(Dataset entries)
+++
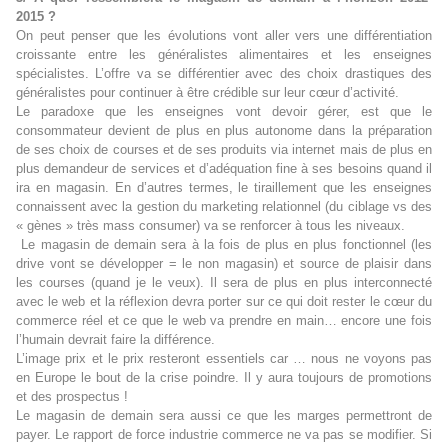
2015 ?
On peut penser que les évolutions vont aller vers une différentiation
croissante entre les généralistes alimentaires et les enseignes
spécialistes. L’offre va se différentier avec des choix drastiques des
généralistes pour continuer à être crédible sur leur cœur d’activité.
Le paradoxe que les enseignes vont devoir gérer, est que le
consommateur devient de plus en plus autonome dans la préparation
de ses choix de courses et de ses produits via internet mais de plus en
plus demandeur de services et d’adéquation fine à ses besoins quand il
ira en magasin. En d’autres termes, le tiraillement que les enseignes
connaissent avec la gestion du marketing relationnel (du ciblage vs des
« gènes » très mass consumer) va se renforcer à tous les niveaux.
Le magasin de demain sera à la fois de plus en plus fonctionnel (les
drive vont se développer = le non magasin) et source de plaisir dans
les courses (quand je le veux). Il sera de plus en plus interconnecté
avec le web et la réflexion devra porter sur ce qui doit rester le cœur du
commerce réel et ce que le web va prendre en main… encore une fois
l’humain devrait faire la différence.
L’image prix et le prix resteront essentiels car … nous ne voyons pas
en Europe le bout de la crise poindre. Il y aura toujours de promotions
et des prospectus !
Le magasin de demain sera aussi ce que les marges permettront de
payer. Le rapport de force industrie commerce ne va pas se modifier. Si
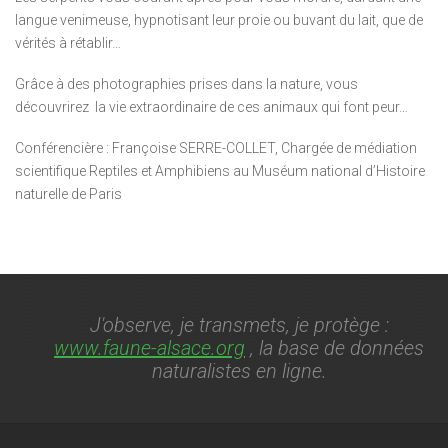
langue venimeuse, hypnotisant leur proie ou buvant du lait, que de
vérités à rétablir…
Grâce à des photographies prises dans la nature, vous
découvrirez la vie extraordinaire de ces animaux qui font peur…
Conférencière : Françoise SERRE-COLLET, Chargée de médiation
scientifique Reptiles et Amphibiens au Muséum national d’Histoire
naturelle de Paris
J'observe, je transmets, je protège :
www.faune-alsace.org
, la base de données
naturalistes en ligne.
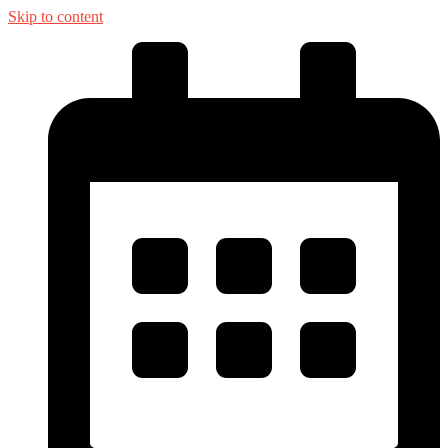
Skip to content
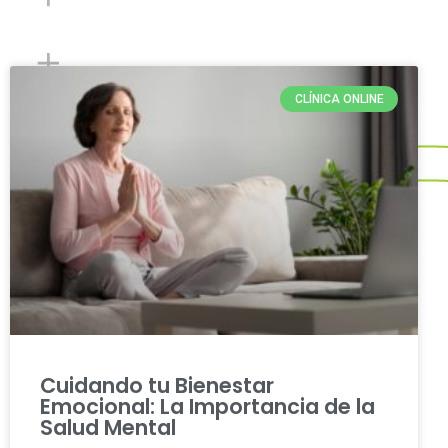
CLÍNICA ONLINE
Cuidando tu Bienestar
Emocional: La Importancia de la
Salud Mental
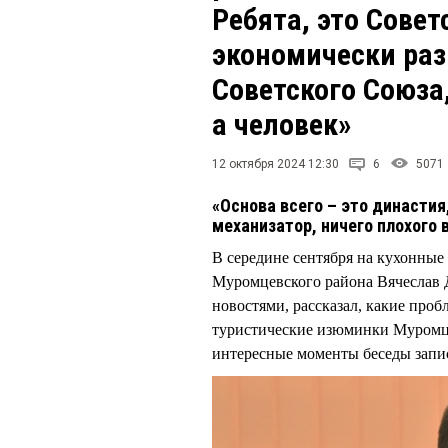
Ребята, это Сове
экономически раз
Советского Союза,
а человек»
12 октября 2024 12:30
6
5071
«Основа всего – это династия
механизатор, ничего плохого 
В середине сентября на кухонные
Муромцевского района Вячеслав
новостями, рассказал, какие проб
туристические изюминки Муромцев
интересные моменты беседы запи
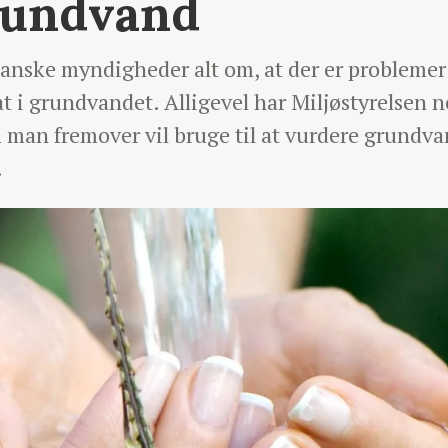
rundvand
e danske myndigheder alt om, at der er proble
at i grundvandet. Alligevel har Miljøstyrelsen 
 man fremover vil bruge til at vurdere grundva
.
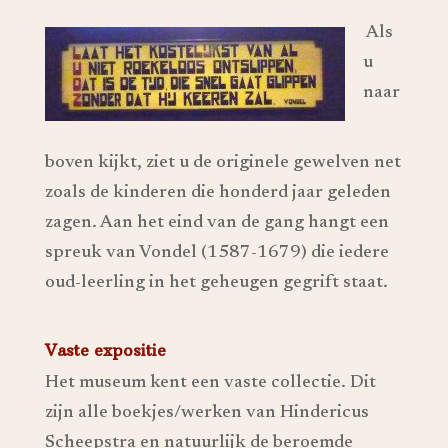
Als
u
naar
boven kijkt, ziet u de originele gewelven net
zoals de kinderen die honderd jaar geleden
zagen. Aan het eind van de gang hangt een
spreuk van Vondel (1587-1679) die iedere
oud-leerling in het geheugen gegrift staat.
Vaste expositie
Het museum kent een vaste collectie. Dit
zijn alle boekjes/werken van Hindericus
Scheepstra en natuurlijk de beroemde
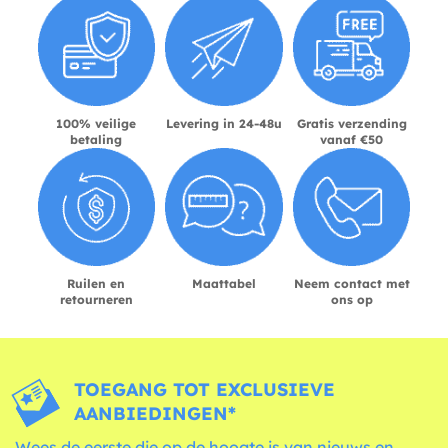
100% veilige
Levering in 24-48u
Gratis verzending
betaling
vanaf €50
Ruilen en
Maattabel
Neem contact met
retourneren
ons op
TOEGANG TOT EXCLUSIEVE
AANBIEDINGEN*
Wees de eerste die op de hoogte is van nieuws en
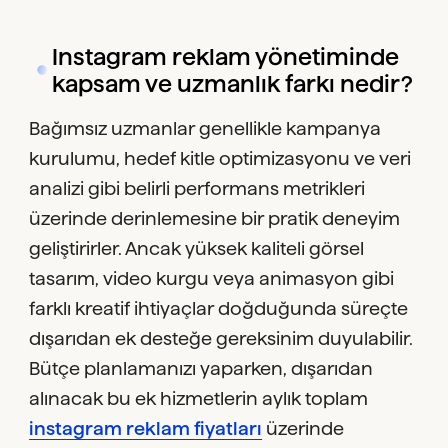
Instagram reklam yönetiminde
kapsam ve uzmanlık farkı nedir?
Bağımsız uzmanlar genellikle kampanya
kurulumu, hedef kitle optimizasyonu ve veri
analizi gibi belirli performans metrikleri
üzerinde derinlemesine bir pratik deneyim
geliştirirler. Ancak yüksek kaliteli görsel
tasarım, video kurgu veya animasyon gibi
farklı kreatif ihtiyaçlar doğduğunda süreçte
dışarıdan ek desteğe gereksinim duyulabilir.
Bütçe planlamanızı yaparken, dışarıdan
alınacak bu ek hizmetlerin aylık toplam
instagram reklam fiyatları
üzerinde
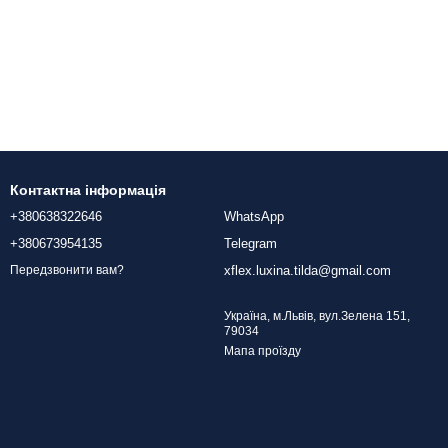
Контактна інформація
+380638322646
WhatsApp
+380673954135
Telegram
xflex.luxina.tilda@gmail.com
Передзвонити вам?
Україна, м.Львів, вул.Зелена 151,
79034
Мапа проїзду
+++
• **Instructions for the task**: Return solely the number of lines in the data that include the word "fois".

• **Solution to the exercise**: 2